Insulin shock is ushered in with startling symptoms
Insulin shock is ushered in with startling symptoms. The patient feels faint and hungry and soon experiences palpitation of the guts and a chilly sweat. He complains of a severe headache and often “sees double.” Now the signs follow the symptoms.
(A signal is experienced by the patient and described to the physician; a sign is observed by the doctor himself. A headache, as an example, is a symptom, whereas a rash is an obvious sign.) As the signs of insulin shock become evident, the patient begins to tremble, his gait is unsteady. Some victims exhibit a muttering delirium. (At times they have been picked up by police for alleged drunkenness.) Notwithstanding feeling famished, a patient sometimes will be assailed with nausea and vomit the food he has taken to relieve his hunger. Our Forever Aloe Gel is as close to the real issue as you can get. Eventually the victim of insulin shock goes into a deep stupor. Some patients have convulsions in the midst of their stupor. The deep stupor of insulin shock—to the confusion of Men in Whites Dr. Cunningham and others—looks precisely just like the coma of diabetic acidosis. Each are states of unconsciousness.
To some, “stupor” may indicate a state of unconsciousness a shade less profound than “coma,” or once more the words may be used properly as synonymous. In medical usage, however, the two words are not the same. Though stupor and coma describe conditions identical in look, their cause is different. The Yank Diabetes Association has recommended calling the unconsciousness of insulin shock stupor, reserving the term coma for that of diabetic acidosis. This avoids confusion. There is only one physical sign to differentiate between the two: in coma the eyeballs are soft; in stupor, they do not. In addition, after all, the odor of acetone can’t be detected on the breath in stupor. In most cases there was very little problem in creating the diagnosis. If the patient had been beneath treatment in the hospital it absolutely was quite simple. Coma usually comes on gradually, whereas insulin shock strikes with lightning-like rapidity. When an unconscious patient was brought to a hospital, but, considerable laboratory work often was needed to determine which condition was present.

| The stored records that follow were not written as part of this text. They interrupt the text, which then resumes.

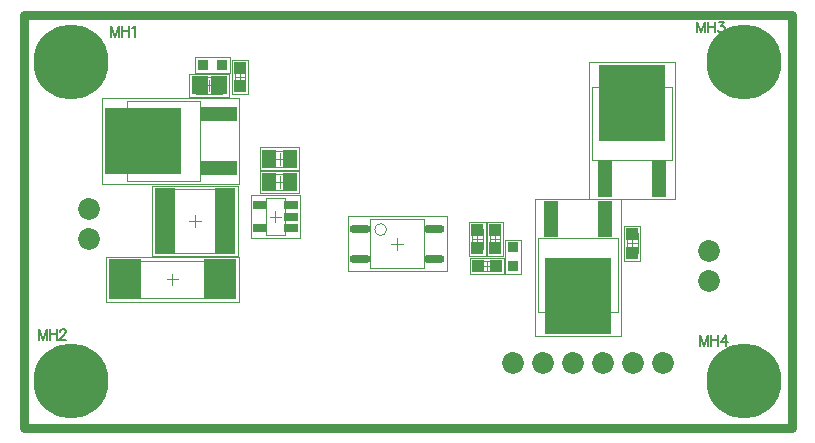
<source format=gts>
G04*
G04 #@! TF.GenerationSoftware,Altium Limited,Altium Designer,18.1.11 (251)*
G04*
G04 Layer_Color=8388736*
%FSLAX25Y25*%
%MOIN*%
G70*
G01*
G75*
%ADD13C,0.00197*%
%ADD15C,0.00650*%
%ADD16C,0.03000*%
%ADD17C,0.00394*%
%ADD32R,0.04724X0.02953*%
%ADD33R,0.04528X0.05906*%
%ADD34R,0.04134X0.03937*%
%ADD35R,0.03740X0.03740*%
%ADD36R,0.10787X0.13346*%
%ADD37R,0.12402X0.04528*%
%ADD38R,0.25787X0.22441*%
%ADD39R,0.07087X0.21850*%
%ADD40R,0.05709X0.06299*%
%ADD41O,0.07087X0.02953*%
%ADD42R,0.03740X0.03740*%
%ADD43R,0.04528X0.12402*%
%ADD44R,0.22441X0.25787*%
%ADD45R,0.03937X0.04134*%
%ADD46C,0.25000*%
%ADD47C,0.07284*%
D13*
X75590Y77756D02*
X92126D01*
X75590Y63189D02*
X92126D01*
X75590D02*
Y77756D01*
X92126Y63189D02*
Y77756D01*
X91780Y78150D02*
Y85630D01*
X78787Y78150D02*
Y85630D01*
Y78150D02*
X91780D01*
X78787Y85630D02*
X91780D01*
X74756Y111343D02*
Y122760D01*
X69244Y111343D02*
Y122760D01*
X74756D01*
X69244Y111343D02*
X74756D01*
X57142Y118441D02*
X68362D01*
X68559D02*
Y123559D01*
X57142D02*
X68362D01*
X57142Y118441D02*
Y123559D01*
X27468Y42020D02*
Y56980D01*
X71563Y42020D02*
Y56980D01*
X27468D02*
X71563D01*
X27468Y42020D02*
X71563D01*
X25984Y109941D02*
X71653D01*
X25984Y81398D02*
X71653D01*
X25984D02*
Y109941D01*
X71653Y81398D02*
Y109941D01*
X42630Y80614D02*
X71370D01*
X42630Y57386D02*
X71370D01*
X42630D02*
Y80614D01*
X71370Y57386D02*
Y80614D01*
X55118Y110236D02*
X68504D01*
X55118Y118110D02*
X68504D01*
Y110236D02*
Y118110D01*
X55118Y110236D02*
Y118110D01*
X107874Y52165D02*
X140945D01*
X107874Y70669D02*
X140945D01*
Y52165D02*
Y70669D01*
X107874Y52165D02*
Y70669D01*
X160433Y51378D02*
X165551D01*
X160433D02*
Y62598D01*
Y62795D02*
X165551D01*
Y51378D02*
Y62598D01*
X217028Y76378D02*
Y122047D01*
X188484Y76378D02*
Y122047D01*
X217028D01*
X188484Y76378D02*
X217028D01*
X170374Y30512D02*
Y76181D01*
X198917Y30512D02*
Y76181D01*
X170374Y30512D02*
X198917D01*
X170374Y76181D02*
X198917D01*
X200000Y55807D02*
Y67224D01*
X205512Y55807D02*
Y67224D01*
X200000Y55807D02*
X205512D01*
X200000Y67224D02*
X205512D01*
X78787Y86024D02*
Y93504D01*
X91780Y86024D02*
Y93504D01*
X78787D02*
X91780D01*
X78787Y86024D02*
X91780D01*
X153937Y57284D02*
Y68701D01*
X148425Y57284D02*
Y68701D01*
X153937D01*
X148425Y57284D02*
X153937D01*
X160039Y51181D02*
Y56693D01*
X148622Y51181D02*
Y56693D01*
Y51181D02*
X160039D01*
X148622Y56693D02*
X160039D01*
X154331Y68799D02*
X159843D01*
X154331Y57382D02*
X159843D01*
Y68799D01*
X154331Y57382D02*
Y68799D01*
D15*
X225385Y30878D02*
Y27379D01*
Y30878D02*
X226718Y27379D01*
X228051Y30878D02*
X226718Y27379D01*
X228051Y30878D02*
Y27379D01*
X229051Y30878D02*
Y27379D01*
X231383Y30878D02*
Y27379D01*
X229051Y29212D02*
X231383D01*
X234016Y30878D02*
X232350Y28545D01*
X234849D01*
X234016Y30878D02*
Y27379D01*
X224380Y135393D02*
Y131894D01*
Y135393D02*
X225713Y131894D01*
X227046Y135393D02*
X225713Y131894D01*
X227046Y135393D02*
Y131894D01*
X228046Y135393D02*
Y131894D01*
X230379Y135393D02*
Y131894D01*
X228046Y133727D02*
X230379D01*
X231678Y135393D02*
X233511D01*
X232511Y134060D01*
X233011D01*
X233345Y133893D01*
X233511Y133727D01*
X233678Y133227D01*
Y132893D01*
X233511Y132393D01*
X233178Y132060D01*
X232678Y131894D01*
X232178D01*
X231678Y132060D01*
X231512Y132227D01*
X231345Y132560D01*
X4891Y32873D02*
Y29374D01*
Y32873D02*
X6224Y29374D01*
X7557Y32873D02*
X6224Y29374D01*
X7557Y32873D02*
Y29374D01*
X8557Y32873D02*
Y29374D01*
X10890Y32873D02*
Y29374D01*
X8557Y31207D02*
X10890D01*
X12023Y32040D02*
Y32207D01*
X12190Y32540D01*
X12356Y32707D01*
X12689Y32873D01*
X13356D01*
X13689Y32707D01*
X13856Y32540D01*
X14023Y32207D01*
Y31874D01*
X13856Y31540D01*
X13523Y31040D01*
X11856Y29374D01*
X14189D01*
X29097Y133873D02*
Y130374D01*
Y133873D02*
X30430Y130374D01*
X31763Y133873D02*
X30430Y130374D01*
X31763Y133873D02*
Y130374D01*
X32763Y133873D02*
Y130374D01*
X35096Y133873D02*
Y130374D01*
X32763Y132207D02*
X35096D01*
X36062Y133207D02*
X36395Y133373D01*
X36895Y133873D01*
Y130374D01*
D16*
X0Y137795D02*
X255906D01*
X0Y0D02*
Y137795D01*
X255906Y0D02*
Y137795D01*
X0Y0D02*
X255906D01*
D17*
X120866Y66142D02*
G03*
X120866Y66142I-1969J0D01*
G01*
X80610Y76673D02*
X87106D01*
X80610Y64272D02*
X87106D01*
X80610D02*
Y76673D01*
X87106Y64272D02*
Y76673D01*
X89417Y79232D02*
Y84547D01*
X81150Y79232D02*
Y84547D01*
Y79232D02*
X89417D01*
X81150Y84547D02*
X89417D01*
X73772Y113705D02*
Y120398D01*
X70228Y113705D02*
Y120398D01*
X73772D01*
X70228Y113705D02*
X73772D01*
X29831Y43201D02*
Y55799D01*
X69201Y43201D02*
Y55799D01*
X29831D02*
X69201D01*
X29831Y43201D02*
X69201D01*
X34252Y108957D02*
X58661D01*
X34252Y82382D02*
X58661D01*
X34252D02*
Y108957D01*
X58661Y82382D02*
Y108957D01*
X44992Y79630D02*
X69008D01*
X44992Y58370D02*
X69008D01*
X44992D02*
Y79630D01*
X69008Y58370D02*
Y79630D01*
X57480Y111319D02*
X66142D01*
X57480Y117028D02*
X66142D01*
Y111319D02*
Y117028D01*
X57480Y111319D02*
Y117028D01*
X115354Y53150D02*
X133465D01*
X115354Y69685D02*
X133465D01*
Y53150D02*
Y69685D01*
X115354Y53150D02*
Y69685D01*
X216043Y89370D02*
Y113779D01*
X189469Y89370D02*
Y113779D01*
X216043D01*
X189469Y89370D02*
X216043D01*
X171358Y38780D02*
Y63189D01*
X197933Y38780D02*
Y63189D01*
X171358Y38780D02*
X197933D01*
X171358Y63189D02*
X197933D01*
X200984Y58169D02*
Y64862D01*
X204527Y58169D02*
Y64862D01*
X200984Y58169D02*
X204527D01*
X200984Y64862D02*
X204527D01*
X81150Y87106D02*
Y92421D01*
X89417Y87106D02*
Y92421D01*
X81150D02*
X89417D01*
X81150Y87106D02*
X89417D01*
X152953Y59646D02*
Y66339D01*
X149409Y59646D02*
Y66339D01*
X152953D01*
X149409Y59646D02*
X152953D01*
X157677Y52165D02*
Y55709D01*
X150984Y52165D02*
Y55709D01*
Y52165D02*
X157677D01*
X150984Y55709D02*
X157677D01*
X155315Y66437D02*
X158858D01*
X155315Y59744D02*
X158858D01*
Y66437D01*
X155315Y59744D02*
Y66437D01*
X83858Y68504D02*
Y72441D01*
X81890Y70472D02*
X85827D01*
X83315Y81890D02*
X87252D01*
X85283Y79921D02*
Y83858D01*
X70228Y117051D02*
X73772D01*
X72000Y115279D02*
Y118823D01*
X47547Y49500D02*
X51484D01*
X49516Y47532D02*
Y51468D01*
X48819Y93701D02*
Y97638D01*
X46850Y95669D02*
X50787D01*
X57000Y67032D02*
Y70969D01*
X55032Y69000D02*
X58969D01*
X61811Y112205D02*
Y116142D01*
X59842Y114173D02*
X63779D01*
X124409Y59449D02*
Y63386D01*
X122441Y61417D02*
X126378D01*
X200787Y99213D02*
X204724D01*
X202756Y97244D02*
Y101181D01*
X182677Y53347D02*
X186614D01*
X184646Y51378D02*
Y55315D01*
X200984Y61516D02*
X204527D01*
X202756Y59744D02*
Y63287D01*
X83315Y89764D02*
X87252D01*
X85283Y87795D02*
Y91732D01*
X149409Y62992D02*
X152953D01*
X151181Y61221D02*
Y64764D01*
X152559Y53937D02*
X156102D01*
X154331Y52165D02*
Y55709D01*
X157087Y61319D02*
Y64862D01*
X155315Y63090D02*
X158858D01*
D32*
X78543Y66732D02*
D03*
Y74213D02*
D03*
X89173D02*
D03*
Y70472D02*
D03*
Y66732D02*
D03*
D33*
X88827Y81890D02*
D03*
X81740D02*
D03*
X81740Y89764D02*
D03*
X88827D02*
D03*
D34*
X72000Y120102D02*
D03*
Y114000D02*
D03*
X202756Y58465D02*
D03*
Y64567D02*
D03*
X151181Y66043D02*
D03*
Y59941D02*
D03*
X157087Y66142D02*
D03*
Y60039D02*
D03*
D35*
X59701Y121000D02*
D03*
X66000D02*
D03*
D36*
X33531Y49500D02*
D03*
X65500D02*
D03*
D37*
X64961Y104685D02*
D03*
Y86654D02*
D03*
D38*
X39567Y95669D02*
D03*
D39*
X46862Y69000D02*
D03*
X67138D02*
D03*
D40*
X64961Y114173D02*
D03*
X58661D02*
D03*
D41*
X136713Y66417D02*
D03*
X112106Y56417D02*
D03*
Y66417D02*
D03*
X136713Y56417D02*
D03*
D42*
X162992Y60236D02*
D03*
Y53937D02*
D03*
D43*
X193740Y83071D02*
D03*
X211772D02*
D03*
X193661Y69488D02*
D03*
X175630D02*
D03*
D44*
X202756Y108465D02*
D03*
X184646Y44094D02*
D03*
D45*
X151279Y53937D02*
D03*
X157382D02*
D03*
D46*
X15748Y122047D02*
D03*
Y15748D02*
D03*
X240158D02*
D03*
Y122047D02*
D03*
D47*
X172913Y21654D02*
D03*
X182913D02*
D03*
X162913D02*
D03*
X202913D02*
D03*
X192913D02*
D03*
X212913D02*
D03*
X228346Y58819D02*
D03*
Y48819D02*
D03*
X21654Y62992D02*
D03*
Y72992D02*
D03*
M02*

</source>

A coffee blood sugar ostensibly indicated stupor. A product of our patented aloe stabilization method, Aloe Vera Gel is favored by those trying to maintain a healthy digestive system and a natural energy level. It was entirely possible, but (and it actually did happen), that, as the results of an overzealous treatment with insulin, a patient in coma would be shifted into insulin shock thus rapidly that the fleeting interval of consciousness might be missed. When a patient is unconscious, the urine is taken, by catheterizing the bladder, to work out if acetone is present; it should not be in the urine in shock. But the urine may have been in the bladder for a few time. The presence of acetone might mean that the patient had been in acidosis—and not necessarily that his present state of unconsciousness was due to it. In an actual case, a patient felt himself getting drowsy. He realized that he was in mild acidosis and he took some insulin to correct the condition.